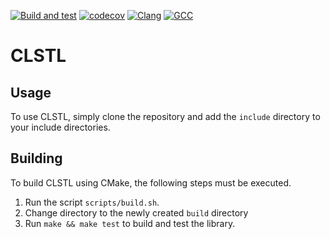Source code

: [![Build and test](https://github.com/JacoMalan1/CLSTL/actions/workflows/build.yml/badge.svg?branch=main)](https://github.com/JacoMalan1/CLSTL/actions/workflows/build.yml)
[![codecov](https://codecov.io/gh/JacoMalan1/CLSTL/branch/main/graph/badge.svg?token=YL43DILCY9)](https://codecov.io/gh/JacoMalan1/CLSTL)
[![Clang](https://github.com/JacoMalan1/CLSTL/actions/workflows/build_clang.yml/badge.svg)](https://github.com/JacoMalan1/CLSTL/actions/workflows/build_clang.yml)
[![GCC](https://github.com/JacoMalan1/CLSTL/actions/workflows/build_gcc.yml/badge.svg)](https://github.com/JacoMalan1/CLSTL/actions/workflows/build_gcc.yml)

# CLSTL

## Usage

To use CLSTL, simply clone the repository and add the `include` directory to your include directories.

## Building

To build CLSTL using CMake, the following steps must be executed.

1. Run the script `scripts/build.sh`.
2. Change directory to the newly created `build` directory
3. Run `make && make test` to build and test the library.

★ ★ ★ ★

Problem to work on
Rewrite the lines from the one containing "1. Run the script" through the end of the entries, inclusive, substituting "folder" for "directory" and leaving everything else unchanged.

Solution below
1. Run the script `scripts/build.sh`.
2. Change folder to the newly created `build` folder
3. Run `make && make test` to build and test the library.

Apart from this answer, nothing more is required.